Mais les racines américaines de toute cette violence et de ce chaos sont encore plus profondes que cela. Al-Qaïda et l'État islamique ont tous deux évolué à partir de groupes initialement recrutés, formés, armés et soutenus par la CIA renverser les gouvernements étrangers: Al-Qaïda en Afghanistan dans les années 1980, le Front Nusra et l'État islamique en Syrie depuis 2011.
 
Si l'administration Biden veut vraiment arrêter d'alimenter le chaos et le terrorisme dans le monde, elle doit radicalement transformer la CIA, dont le rôle dans la déstabilisation des pays, le soutien au terrorisme, semer le chaos et la création d' faux prétextes de guerre et l'hostilité a été bien documentée depuis les années 1970 par le colonel Fletcher Prouty, William Blum, Gareth Porter et d'autres. 
 
Les États-Unis n'auront jamais un système de renseignement national objectif et dépolitisé, ni donc une politique étrangère cohérente et fondée sur la réalité, tant qu'ils n'exorciseront pas ce fantôme dans la machine.
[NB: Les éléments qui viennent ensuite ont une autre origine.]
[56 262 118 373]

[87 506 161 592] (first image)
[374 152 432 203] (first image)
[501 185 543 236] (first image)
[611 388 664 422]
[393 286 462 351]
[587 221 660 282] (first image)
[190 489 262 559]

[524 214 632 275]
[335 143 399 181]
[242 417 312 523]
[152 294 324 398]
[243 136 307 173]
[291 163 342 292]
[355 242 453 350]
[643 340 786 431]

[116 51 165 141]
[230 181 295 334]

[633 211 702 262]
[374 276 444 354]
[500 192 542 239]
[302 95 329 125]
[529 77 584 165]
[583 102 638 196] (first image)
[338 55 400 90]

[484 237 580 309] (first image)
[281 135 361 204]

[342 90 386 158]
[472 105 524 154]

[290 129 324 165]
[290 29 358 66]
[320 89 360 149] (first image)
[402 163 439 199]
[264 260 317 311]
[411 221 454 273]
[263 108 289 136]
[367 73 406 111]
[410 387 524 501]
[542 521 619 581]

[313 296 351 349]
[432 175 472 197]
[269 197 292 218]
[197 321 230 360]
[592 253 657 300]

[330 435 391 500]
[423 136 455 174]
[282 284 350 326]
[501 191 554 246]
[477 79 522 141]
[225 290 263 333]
Biden a choisi Avril Haines, qui Fabriqué la base secrète quasi-légale du programme de drones d'Obama et des tortionnaires protégés de la CIA, d'être son directeur du renseignement national. Haines est-il prêt à transformer ces agences de violence et de chaos en un système de renseignement légitime et fonctionnel? Cela semble peu probable, et pourtant c'est vital. 
 
La nouvelle administration Biden doit jeter un regard vraiment nouveau sur toute la gamme des politiques destructrices que les États-Unis mènent dans le monde depuis des décennies, et le rôle insidieux que la CIA a joué dans tant d'entre elles. 
 
Nous espérons que Biden renoncera enfin aux politiques insensées et militarisées qui détruisent les sociétés et ruinent la vie des gens au nom d'ambitions géopolitiques irréalisables, et qu'il investira à la place dans une aide humanitaire et économique qui aide vraiment les gens à vivre une vie plus pacifique et prospère. 
 
Nous espérons également que Biden inversera le pivot de Trump vers la guerre froide et empêchera le détournement d'une plus grande partie des ressources de notre pays vers une course aux armements futile et dangereuse avec la Chine et la Russie. 
 
Nous avons de vrais problèmes à résoudre au cours de ce siècle - des problèmes existentiels qui ne peuvent être résolus que par une véritable coopération internationale. Nous ne pouvons plus nous permettre de sacrifier notre avenir sur l'autel de la guerre mondiale contre le terrorisme, d'une nouvelle guerre froide, de la Pax Americana ou d'autres fantasmes impérialistes.
 
Medea Benjamin est cofondateur de CODEPINK pour la paixet auteur de plusieurs livres, dont Inside Iran: La vraie histoire et la politique de la République islamique d'Iran. Elle est membre du groupe d'écrivains Collective20. Nicolas JS Davies est journaliste indépendant, chercheur auprès de CODEPINK et auteur de Du sang sur nos mains: l'invasion américaine et la destruction de l'Irak.